Balthasar Burkhard, Bernina 05, 2003, © Balthasar Burkhard Estate
L’oiseau aimait voler au-dessus de la chaîne de la Bernina. Se laisser porter en rase-mottes. Frôler ces roches vieilles de dizaines de millions d’années qui semblent s’être entrechoquées la veille. Le tapis de neige lissé par les vents qui soufflent à plus de 4000 mètres dans l’air pauvre en oxygène forme une couche immaculée. Le drapé de nuages posé sur l’horizon compose avec les sommets alpins une scène de théâtre où l’homme, créature insignifiante, n’a pas sa place.
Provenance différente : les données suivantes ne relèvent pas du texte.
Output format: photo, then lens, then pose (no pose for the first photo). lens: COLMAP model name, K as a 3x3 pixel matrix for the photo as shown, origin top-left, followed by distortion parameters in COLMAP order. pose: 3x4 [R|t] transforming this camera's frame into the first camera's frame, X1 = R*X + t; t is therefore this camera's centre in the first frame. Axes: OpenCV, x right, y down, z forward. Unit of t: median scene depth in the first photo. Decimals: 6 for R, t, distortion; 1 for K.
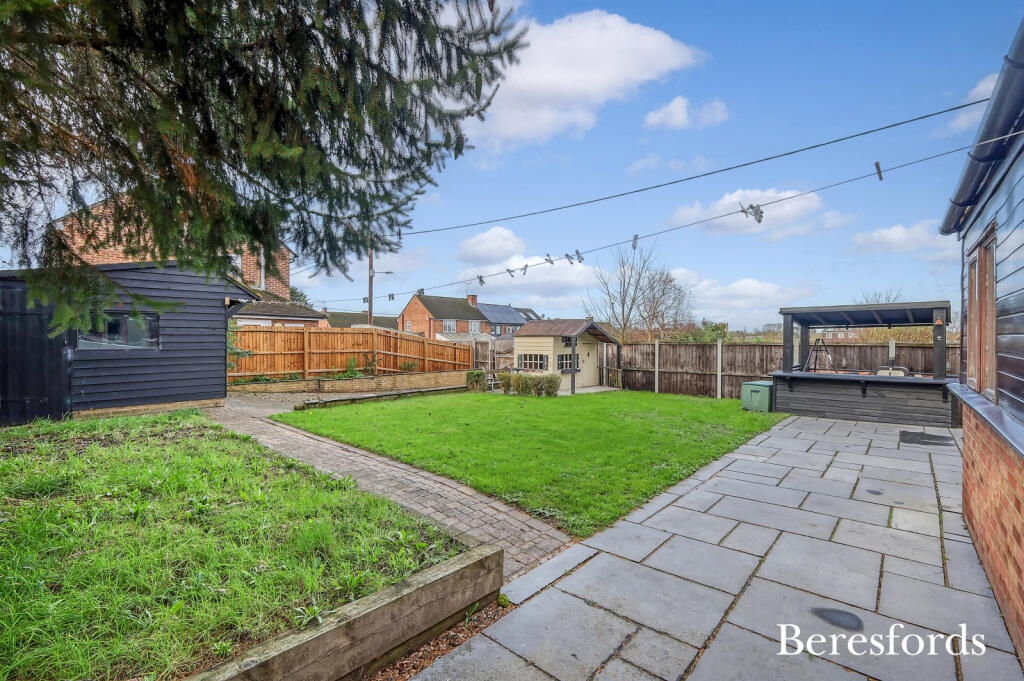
lens RADIAL K [[462.3, 0, 517.4], [0, 462.3, 337.0], [0, 0, 1]] dist [0.001484, 0.000111]
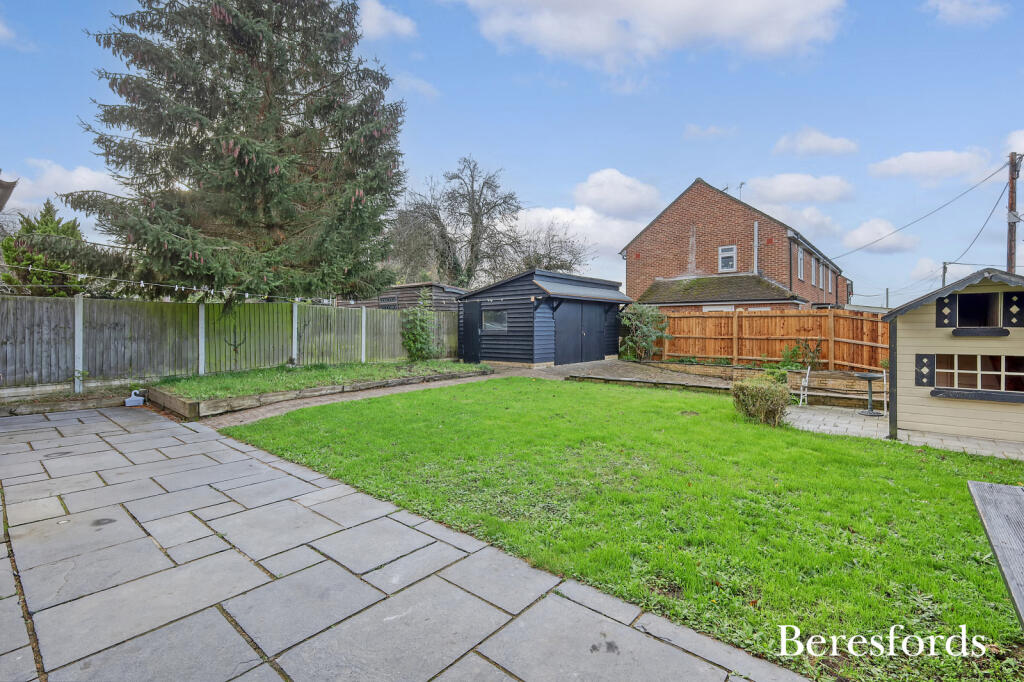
lens RADIAL K [[462.3, 0, 517.4], [0, 462.3, 337.5], [0, 0, 1]] dist [0.001484, 0.000111]
pose [[-0.000451, 0.022191, -0.999754, 0.531154], [0.008753, 0.999716, 0.022186, 0.008258], [0.999962, -0.008741, -0.000645, 0.586774]]
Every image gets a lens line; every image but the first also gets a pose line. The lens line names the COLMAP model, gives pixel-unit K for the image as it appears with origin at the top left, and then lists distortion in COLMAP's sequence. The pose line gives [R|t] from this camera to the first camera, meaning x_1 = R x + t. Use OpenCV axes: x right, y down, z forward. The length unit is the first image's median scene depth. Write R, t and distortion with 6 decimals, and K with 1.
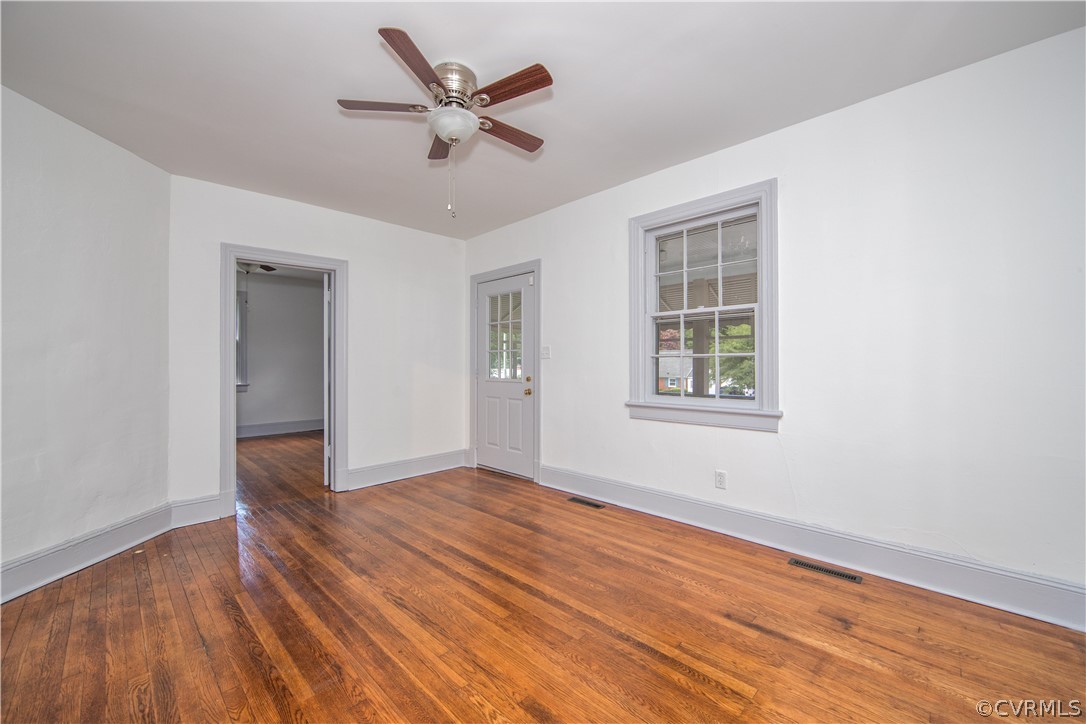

De toutes façons, il ne sait pas voler.
Balthasar Burkhard, Body 033, 1986 © Balthasar Burkhard Estate
Un jambe humaine est tellement différente de sa patte, se dit l’oiseau. Elle n’est pas faite pour le vol, pour la légèreté. Mais pour quoi est-elle faite alors ? Pour se tenir debout. Pour être regardée. Quand on se donne le temps, on peut y voir de douces collines et des crevasses. Un paysage dessiné par la position couchée et le repos. Et puis, il y a la qualité de cette peau presque glabre câlinée par la lumière qui appelle encore d’autres caresses, bien qu’avec ses serres griffues, il ne s’y risquerait pas l’oiseau.
Balthasar Burkhard, Mexico, 1998 Coll. Musée des Arts Contemporains au Grand-Hornu, propriété de la Fédération Wallonie-Bruxelles
Voler au-dessus de la ville de Mexico découpée à perte de vue par la grille de ses avenues. 20 millions d’âmes s’y entassent. Vus du ciel, ils disparaissent, car le ciel appartient aux oiseaux. Au dessus de l’aéroport international, ce sont même des faucons pèlerins qui font la loi. En échange d’un peu de nourriture et d’un hangar pour dormir, il se laissent porter pour quelques heures par les courants d’air chaud, volant aux abords des pistes pour dissuader hirondelles, faucons crécerelles et milans d’entrer en collision avec les avions qui décollent et atterrissent dans leur majestueuse lourdeur.
Infospratiques
Balthasar Burkhard 1969 - 2009, Vue d’exposition (c) Botanique
Assistant du photographe Kurt Blum, le jeune Balthasar Burkhard apprend à maitriser le tirage noir et blanc, dont il devient un maître incontesté. Sa rencontre marquante avec Harald Szeemann, commissaire d’exposition iconoclaste le plonge dans la scène artistique des années 70. Son œuvre aborde une grande variété de genres, paysages, nus ou natures morte. Privilégiant les grands formats, il aimait se jouer des échelles et du contexte de la photo documentaire pour créer des images d’une troublante qualité picturale.